The deal with Matchbook Romance goes a little something like this – the band, then known as The Getaway, get an MP3 hosted on a large US-based webzine, Epitaph head honcho Brett Gurewitz downloads, loves it and signs them. Stuff of fairytales? I prefer to think it shows the importance of the internet and MP3 technology but it shows that you never quite know who is listening to your music. Anyway, a swift name change later to Matchbook Romance and the next thing you know this NY mob are in the studio with BG at the production helm. Not a bad start to your career…
‘West For Wishing’ is a fine slice of polished pop-hardcore in a similar vein to the trillions of other bands currently sporting sideways caps and shouting their asses off. Infact an apt name change would have been Taking Thursday Finch, such are MR’s influences. Still, while originality may not be the order of the day, good quality songs certainly are and ‘West For Wishing’ has them in abundance.
From the short sharp opening of ’14 balloons’ to the powerful ‘Save Yourself’, the band wear their hearts on their sleeves without venturing out of the cars of their emotional rollercoaster. The aforementioned opening song is absolutely stunning but far too short. It breaks away from the post-hardcore blueprint of their obvious influences and sounds, well, a bit different. It’s crunchy, the drums build up, it explodes…I love the pathos.
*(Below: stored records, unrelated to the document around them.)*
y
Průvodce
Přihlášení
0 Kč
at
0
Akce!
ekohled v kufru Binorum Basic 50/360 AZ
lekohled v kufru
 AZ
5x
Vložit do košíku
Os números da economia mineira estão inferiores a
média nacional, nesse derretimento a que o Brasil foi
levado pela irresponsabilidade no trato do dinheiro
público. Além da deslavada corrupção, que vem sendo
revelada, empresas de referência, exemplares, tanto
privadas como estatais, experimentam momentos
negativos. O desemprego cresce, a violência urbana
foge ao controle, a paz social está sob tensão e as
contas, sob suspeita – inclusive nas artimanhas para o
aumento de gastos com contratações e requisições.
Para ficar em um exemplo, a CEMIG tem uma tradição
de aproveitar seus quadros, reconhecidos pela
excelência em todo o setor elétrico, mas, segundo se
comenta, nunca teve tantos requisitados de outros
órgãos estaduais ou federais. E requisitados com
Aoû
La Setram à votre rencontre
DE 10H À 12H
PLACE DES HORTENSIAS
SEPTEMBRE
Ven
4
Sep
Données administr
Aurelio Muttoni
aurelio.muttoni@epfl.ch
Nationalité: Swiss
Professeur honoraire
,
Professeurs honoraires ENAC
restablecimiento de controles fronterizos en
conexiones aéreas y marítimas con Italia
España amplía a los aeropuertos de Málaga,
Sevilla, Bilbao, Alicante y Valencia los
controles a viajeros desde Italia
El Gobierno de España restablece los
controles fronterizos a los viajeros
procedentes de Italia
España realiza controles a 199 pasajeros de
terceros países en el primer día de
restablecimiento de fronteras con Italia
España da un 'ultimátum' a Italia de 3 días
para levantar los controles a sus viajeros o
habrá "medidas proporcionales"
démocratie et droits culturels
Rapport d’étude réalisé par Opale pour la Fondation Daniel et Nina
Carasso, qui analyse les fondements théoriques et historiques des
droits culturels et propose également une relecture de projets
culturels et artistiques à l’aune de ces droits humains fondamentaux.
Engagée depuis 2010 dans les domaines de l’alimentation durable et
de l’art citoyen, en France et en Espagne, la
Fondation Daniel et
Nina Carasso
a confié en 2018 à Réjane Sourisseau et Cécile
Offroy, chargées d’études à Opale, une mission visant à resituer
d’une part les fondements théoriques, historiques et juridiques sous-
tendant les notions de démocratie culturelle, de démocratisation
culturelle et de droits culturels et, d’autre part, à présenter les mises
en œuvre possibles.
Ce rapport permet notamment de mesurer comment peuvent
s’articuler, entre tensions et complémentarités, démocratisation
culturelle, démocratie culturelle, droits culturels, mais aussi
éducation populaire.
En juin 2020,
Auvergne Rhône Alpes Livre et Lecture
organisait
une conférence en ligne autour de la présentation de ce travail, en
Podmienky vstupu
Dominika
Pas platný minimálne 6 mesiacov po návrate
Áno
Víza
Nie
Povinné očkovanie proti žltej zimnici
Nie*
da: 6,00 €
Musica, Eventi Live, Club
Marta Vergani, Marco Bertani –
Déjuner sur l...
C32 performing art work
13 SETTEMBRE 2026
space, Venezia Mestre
The chorus is fantastic too, but then the song just ends which is a great shame. Still, the obvious highlight is the fantastic ‘The Greatest Fall (of all time)’ which sounds so much like Buddy from Senses Fail that I had to check the sleevenotes to make sure that this wasn’t a duet. But discard the obvious vocal similarities and you have a song which “rips shit up” as they say across the Pond.
‘Hollywood and Vine’ takes the best bits from Thursday and combines them with the catchier than SARS excerpts of TBS to come up with a track which is again wholly unoriginal but damn addictive. The quicker ‘Farewell To Friends’ is exactly the same, this time reminding me of the vocal melodies used by The Starting Line in ‘Left Coast Envy’. Or maybe it’s just me… Still, the dirtier ‘Save Yourself’ ends things in fine fashion to round off a record which sounds spot-on, even if you really have heard it all before.
The band head out on the Warped Tour this summer and may even head to the UK in August where you can possibly check them out at festivals and maybe an all-dayer or two. If any band needed someone to look up to and to show that webzines work then this is the proof of the pudding. So Matchbook Romance – not original in the slightest, but still very good.